* [What is being asked]
Continue the text below on the Hamborn Abbey extension, picking up after its final sentence.

* [Quoted text]
Hamborn Abbey Extension by Astoc
German architects Astoc have completed a monastery extension in Duisburg with walls that fold around the entrance like origami sculptures.
Hamborn Abbey was consecrated in the twelfth century and has been altered many times in its history.
The recent addition is faced in white plaster and creates a third edge around a private courtyard garden.
A large triangular window projects proud of one elevation, while a glass wall at the entrance recedes into the facade.
Tiles cover the sloping roof of the monastery and wrap around a wall at the far corner.
The new building includes a church for choral prayers and a refectory for communal meals.
Other buildings for worship from the Dezeen archive include a church perforated by stained glass panels and a temple in Mumbai.
Photography is by Christa Lachenmaier.
Here are some more details from Astoc:
Extension of Hamborn Abbey, Duisburg
It may come as a surprise to find a flourishing catholic monastery in the midst of an industrial city like Duisburg. The urban district of Hamborn is, however, rather different from the ones dominated by withering heavy industry. The site of the present St. Johann Abbey in Hamborn was already settled more than a thousand years ago. The beginnings of its ecclesiastical history are marked by the donation of the Hamborn estate to the archbishop of Cologne in 1136 with the condition to build a monastery there. The small parish church, already existing on the estate since the ninth century, was subsequently converted to a monastery church. A Romanesque cloister was added to link the various buildings of the abbey with each other of which the northern wing still exists today. The monastery church was consecrated in 1170, elevating it to the status of an abbey. That title was annulled in 1806 in the course of the secularization drive. During World War Two, the buildings were largely destroyed but, as if in defiance, resettled by seven brothers in 1959. In 1994, the building complex regained the status of an abbey. In 1972, a three-storied extension was added to provide residential and office space, designed by the Cologne-based architect Hans Schilling.

* [Excerpted data]

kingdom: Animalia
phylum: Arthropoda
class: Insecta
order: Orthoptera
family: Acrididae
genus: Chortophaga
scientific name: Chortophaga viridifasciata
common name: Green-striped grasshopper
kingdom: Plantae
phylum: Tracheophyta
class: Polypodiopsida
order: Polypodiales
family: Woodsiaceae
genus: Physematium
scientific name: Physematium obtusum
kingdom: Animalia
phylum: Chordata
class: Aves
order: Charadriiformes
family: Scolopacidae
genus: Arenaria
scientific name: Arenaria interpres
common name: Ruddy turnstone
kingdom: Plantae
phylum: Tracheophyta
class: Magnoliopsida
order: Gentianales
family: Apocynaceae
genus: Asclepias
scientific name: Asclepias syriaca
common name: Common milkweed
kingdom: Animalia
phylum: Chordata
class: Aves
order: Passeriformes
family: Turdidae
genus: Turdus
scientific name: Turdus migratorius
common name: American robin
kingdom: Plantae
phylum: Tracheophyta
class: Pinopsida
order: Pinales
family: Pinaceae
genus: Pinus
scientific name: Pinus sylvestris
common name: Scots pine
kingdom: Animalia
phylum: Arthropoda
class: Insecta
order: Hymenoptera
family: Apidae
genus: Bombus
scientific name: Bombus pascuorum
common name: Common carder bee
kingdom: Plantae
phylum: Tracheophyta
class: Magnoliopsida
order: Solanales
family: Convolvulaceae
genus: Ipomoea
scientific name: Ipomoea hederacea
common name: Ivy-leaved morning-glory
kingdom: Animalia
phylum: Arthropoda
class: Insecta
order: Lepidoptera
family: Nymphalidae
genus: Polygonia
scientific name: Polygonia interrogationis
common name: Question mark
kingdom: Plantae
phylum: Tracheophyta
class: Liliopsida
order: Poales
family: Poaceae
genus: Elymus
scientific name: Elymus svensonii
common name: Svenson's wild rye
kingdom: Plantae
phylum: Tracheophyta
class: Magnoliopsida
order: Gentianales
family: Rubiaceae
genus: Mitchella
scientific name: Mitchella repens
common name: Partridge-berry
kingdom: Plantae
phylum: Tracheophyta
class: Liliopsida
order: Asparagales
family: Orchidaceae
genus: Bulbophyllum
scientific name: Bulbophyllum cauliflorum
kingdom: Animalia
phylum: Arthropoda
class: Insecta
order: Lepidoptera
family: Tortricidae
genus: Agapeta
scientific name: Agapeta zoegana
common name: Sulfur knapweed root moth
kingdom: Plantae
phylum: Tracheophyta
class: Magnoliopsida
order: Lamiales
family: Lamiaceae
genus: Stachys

* [Response to the exercise]
Today, twenty-five canons are part of the abbey. As the order in Hamborn keeps growing each year, another building extension was required. The client wanted the architecture' to express one of the typical ideals of a canonical monastery, namely that of "communio ad intra et ad extra" ("community inside and community outside). ASTOC’s design follows the principles of the Premonstratensians who consciously and deliberately combine monastic community life with pastoral and missionary service, building communities both within and outside the abbey.
The new oblong building closes the gap on the third side of a courtyard garden which was previously enclosed only on two sides. With it, a self-confident and new contemporary quality has been added to the heterogeneous buildings in the neighborhood. The new building adopts the principle of employing columns to line the corridor areas, as is the case with the medieval southern wing and the extension designed by Hans Schilling. The irregular geometry of the white-plastered new building appears folded. The folds allow the building to subtly react to the urban developmental and geometrical guidelines that are derived from the shape of the site and the connecting heights of the existing buildings surrounding it.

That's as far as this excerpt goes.